Records provided: Begin

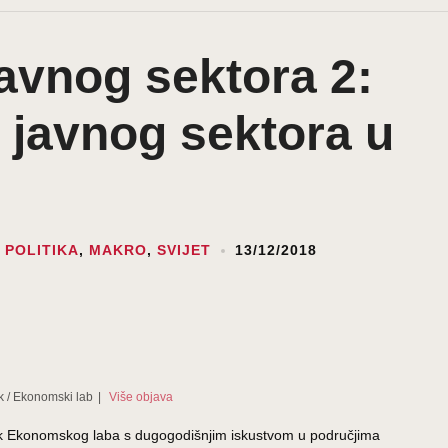
vnog sektora 2:
a javnog sektora u
 POLITIKA
,
MAKRO
,
SVIJET
13/12/2018
k
/
Ekonomski lab
|
Više objava
ednik Ekonomskog laba s dugogodišnjim iskustvom u područjima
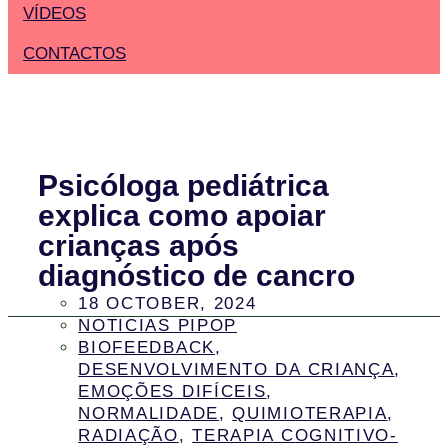
VÍDEOS
CONTACTOS
Psicóloga pediátrica
explica como apoiar
crianças após
diagnóstico de cancro
18 OCTOBER, 2024
NOTICIAS PIPOP
BIOFEEDBACK
,
DESENVOLVIMENTO DA CRIANÇA
,
EMOÇÕES DIFÍCEIS
,
NORMALIDADE
,
QUIMIOTERAPIA
,
RADIAÇÃO
,
TERAPIA COGNITIVO-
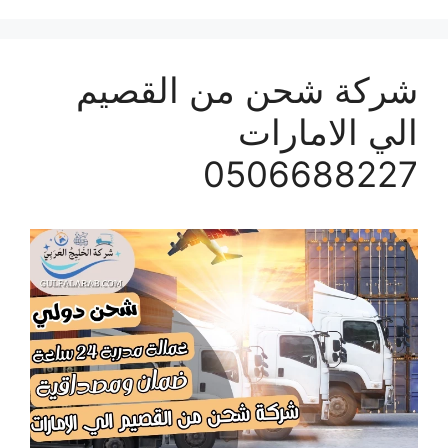
شركة شحن من القصيم
الي الامارات
0506688227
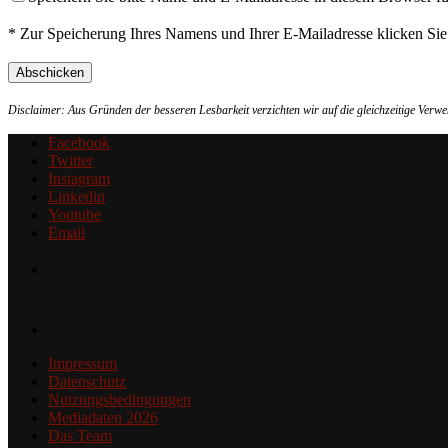
* Zur Speicherung Ihres Namens und Ihrer E-Mailadresse klicken Si
Disclaimer: Aus Gründen der besseren Lesbarkeit verzichten wir auf die gleichzeitige Ver
Facebook
Twitter
Instagram
Linkedin
Youtube
Email
Impressum
Datenschutz
Nutzungsbedingungen
Mediadaten 2026
Das Team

Records provided: End

Task details
Print every one of the items above line for line, without the pictures.

Response area
vnog sektora 2:
a javnog sektora u
 POLITIKA
,
MAKRO
,
SVIJET
13/12/2018
k
/
Ekonomski lab
|
Više objava
ednik Ekonomskog laba s dugogodišnjim iskustvom u područjima
VÍDEOS
CONTACTOS
Psicóloga pediátrica
explica como apoiar
crianças após
diagnóstico de cancro
18 OCTOBER, 2024
NOTICIAS PIPOP
BIOFEEDBACK
,
DESENVOLVIMENTO DA CRIANÇA
,
EMOÇÕES DIFÍCEIS
,
NORMALIDADE
,
QUIMIOTERAPIA
,
RADIAÇÃO
,
TERAPIA COGNITIVO-
شركة شحن من القصيم
الي الامارات
0506688227
* Zur Speicherung Ihres Namens und Ihrer E-Mailadresse klicken Si
Disclaimer: Aus Gründen der besseren Lesbarkeit verzichten wir auf die gleichzeitige Ver
Facebook
Twitter
Instagram
Linkedin
Youtube
Email
Impressum
Datenschutz
Nutzungsbedingungen
Mediadaten 2026
Das Team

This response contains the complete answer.